----- BRANO ESTRATTO -----

Il giorno della Memoria non solo mette al centro il drammatico evento della Shoah, ma ci invita anche a riflettere sul concetto stesso di memoria.

La memoria è un tornare indietro, ma è anche un richiamare al presente e ha, dunque, una fortissima affinità con il custodire.

Il primo romanzo che vorrei proporvi e che molto mi ha donato su questo tema è Il bambino di Noè di Eric-Emmanuel Schmitt.

Il romanzo si ispira ad una storia vera, sullo sfondo di una Bruxelles immersa nel caos dell’invasione nazista. In primo piano un bambino ebreo e un sacerdote cattolico, oggi ricordato tra i Giusti delle Nazioni, i cui destini si incrociano e vengono raccontati anche a partire dall’episodio biblico del patriarca Noè.

Noè, cogliendo i segni di una tragedia imminente che avrebbe investito il mondo intero, si adopera per custodire e per preservare: cioè si preoccupa di raccogliere e proteggere ciò che rischiava di andare perduto per sempre. Nello specifico della storia, gli animali che accoglie sull’arca.

«cominciò una collezione. Con l’aiuto dei suoi figli e delle sue figlie si dette da fare per trovare un maschio e una femmina di ogni specie vivente […] Poi le piogge cessarono. Allora capì che aveva vinto la sua folle scommessa: salvare tutte le creature di Dio».

Quella che viene raccontata con capacità e con una scrittura avvincente, attraverso descrizioni vivide e un tono ironico e focalizzato in prima persona è la storia di Joseph, un bambino belga, figlio di un sarto ebreo, che viene affidato dai suoi genitori a una famiglia cattolica che a sua volta lo invierà sotto la protezione di padre Pons, un sacerdote che accoglie con documenti falsi i bambini ebrei nel suo convitto-orfanotrofio, preservandoli così dagli orrori delle deportazioni che imperversavano per tutta Europa.

La vita di quel periodo poteva sembrare un’avventura o un incubo, eppure quello che emerge vividamente in questo romanzo è una rete di persone che si adopera con coraggio e dedizione a salvare la vita a molte persone, semplicemente amiche, come testimonia limpidamente la farmacista “mangiapreti” che aiuta padre Pons con i documenti falsi:

«“Non sono buona, sono giusta. Non mi piacciono i preti, non mi piacciono gli ebrei, non mi piacciono i tedeschi, ma non tollero chi se la prende con i bambini”»

----- RIGHE ESTRATTE -----

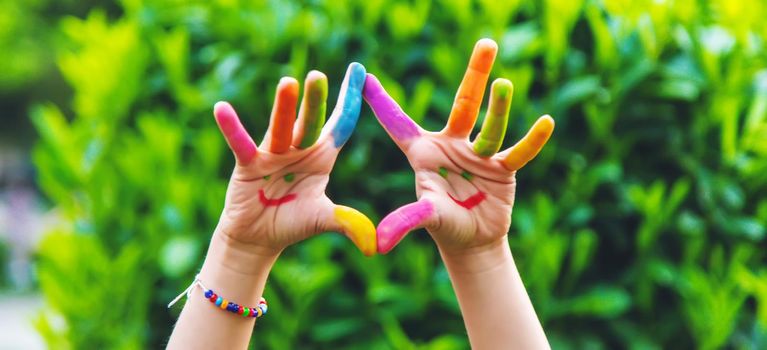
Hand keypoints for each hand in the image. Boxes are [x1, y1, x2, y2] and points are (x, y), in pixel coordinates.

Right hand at [213, 63, 375, 256]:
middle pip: (309, 122)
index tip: (359, 71)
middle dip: (315, 100)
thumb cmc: (292, 223)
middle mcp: (299, 150)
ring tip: (288, 83)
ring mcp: (273, 155)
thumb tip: (374, 245)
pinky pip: (242, 145)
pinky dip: (232, 128)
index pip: (339, 124)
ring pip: (280, 128)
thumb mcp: (323, 219)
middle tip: (320, 75)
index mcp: (322, 157)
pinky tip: (222, 108)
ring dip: (283, 107)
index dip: (349, 100)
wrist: (258, 239)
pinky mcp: (248, 166)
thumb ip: (346, 222)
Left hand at [363, 39, 553, 254]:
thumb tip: (382, 243)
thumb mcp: (425, 217)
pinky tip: (546, 123)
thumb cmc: (442, 224)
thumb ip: (407, 221)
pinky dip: (532, 141)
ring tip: (503, 83)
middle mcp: (452, 146)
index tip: (364, 76)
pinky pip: (518, 153)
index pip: (400, 123)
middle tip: (487, 43)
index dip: (382, 102)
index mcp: (424, 153)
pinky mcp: (503, 169)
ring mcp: (479, 155)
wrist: (471, 240)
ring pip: (491, 126)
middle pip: (465, 105)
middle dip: (475, 74)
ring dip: (498, 107)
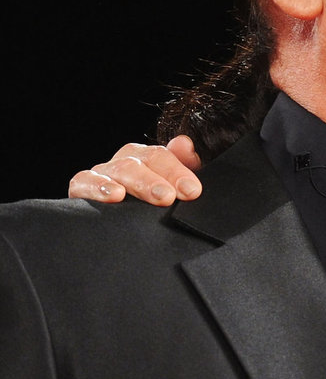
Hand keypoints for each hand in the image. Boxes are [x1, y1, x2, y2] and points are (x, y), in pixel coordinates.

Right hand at [69, 136, 203, 205]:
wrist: (122, 234)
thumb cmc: (153, 206)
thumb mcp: (173, 187)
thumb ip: (184, 165)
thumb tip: (184, 144)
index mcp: (147, 158)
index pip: (161, 156)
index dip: (177, 171)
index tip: (192, 190)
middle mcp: (124, 161)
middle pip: (140, 161)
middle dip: (157, 180)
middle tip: (169, 197)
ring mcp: (102, 173)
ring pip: (118, 170)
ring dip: (136, 182)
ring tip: (150, 196)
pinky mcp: (80, 187)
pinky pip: (84, 181)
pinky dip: (98, 187)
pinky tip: (114, 196)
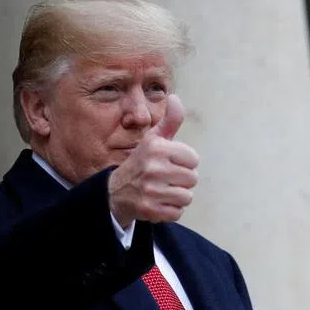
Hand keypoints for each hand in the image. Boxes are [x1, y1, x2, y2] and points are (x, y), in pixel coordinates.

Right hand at [108, 94, 198, 226]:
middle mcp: (153, 167)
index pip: (194, 159)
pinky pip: (178, 213)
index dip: (185, 163)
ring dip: (178, 196)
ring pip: (187, 197)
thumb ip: (169, 121)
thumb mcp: (153, 139)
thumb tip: (174, 97)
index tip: (170, 163)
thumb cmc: (142, 162)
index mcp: (156, 148)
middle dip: (182, 180)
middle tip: (165, 179)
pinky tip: (158, 202)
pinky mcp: (150, 209)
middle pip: (193, 179)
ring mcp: (150, 190)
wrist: (116, 192)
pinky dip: (171, 210)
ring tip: (162, 190)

-----

[ELENCO ATTIVITÀ]
**1.** Secondo il brano su Il bambino di Noè, che mestiere fa il padre di Joseph?
**2.** Sostituisci "richiamare" con "riportare" nel brano su Il bambino di Noè, riportando tutto da "Il giorno della" fino a "con il custodire.".
**3.** Prosegui il brano su Il bambino di Noè dopo la citazione della farmacista con cui termina.

[RISULTATI ATTESI]
**1.** È un sarto ebreo.

**2.**
Il giorno della Memoria non solo mette al centro il drammatico evento della Shoah, ma ci invita anche a riflettere sul concetto stesso di memoria.

La memoria è un tornare indietro, ma è anche un riportare al presente e ha, dunque, una fortissima affinità con il custodire.

**3.**
Il racconto è lieve, da un certo punto di vista preservato da molti degli orrori a cui Joseph non assiste proprio per l’occasione di salvezza che padre Pons gli diede con Villa Gialla, entro i cui confini trascorse più di due anni.

Il romanzo scorre, raccontandoci della vita a Villa Gialla tra studi, messe, lavori, fame, feste, giochi… ma anche delle sapienti piccole attenzioni con cui il sacerdote, e i seminaristi che lo aiutavano, riuscivano a far sì che i piccoli ospiti ebrei non venissero riconosciuti, neanche dagli altri bambini non ebrei. Epiche le botte che i giovani seminaristi si danno per permettere la fuga di padre Pons e di alcuni ragazzi ebrei che erano stati identificati.

Le amicizie narrate tra quelle mura e i legami tra quei ragazzi nascono in forza di un rapporto fondamentale e fondante, quello con padre Pons, che si traduce in dialoghi intensi, amorevoli e molto provocanti (“Si possono amare i propri persecutori?”, si chiederà spesso padre Pons), che spesso si svolgono nel sotterraneo della chiesetta del convitto, dove il sacerdote si preoccupa, come Noè, di studiare la Torah e di preservare anche tutti gli oggetti e i libri sacri per l’ebraismo che riusciva a salvare dalla distruzione nazista:

«“Se il diluvio continua, se nell’universo non resta più un solo ebreo che parli l’ebraico, io te lo potrò insegnare. E tu lo potrai trasmettere”»

Nasce da questo rapporto un romanzo intenso che regala molte domande – sulla morte, sull’amore, sulla paternità – e che si conclude in modo speranzoso, ma anche sottilmente provocatorio con un balzo in avanti che conduce la narrazione fin nel nuovo stato di Israele.

È il racconto di una vita che, nel confronto con ciò accadeva al di fuori di quelle mura protette, mostra, in modo ancora più evidente, l’insensatezza della violenza e ci ricorda come il ricordo e la memoria facciano parte dell’identità di ciascuno: senza memoria ci si scorda chi si è.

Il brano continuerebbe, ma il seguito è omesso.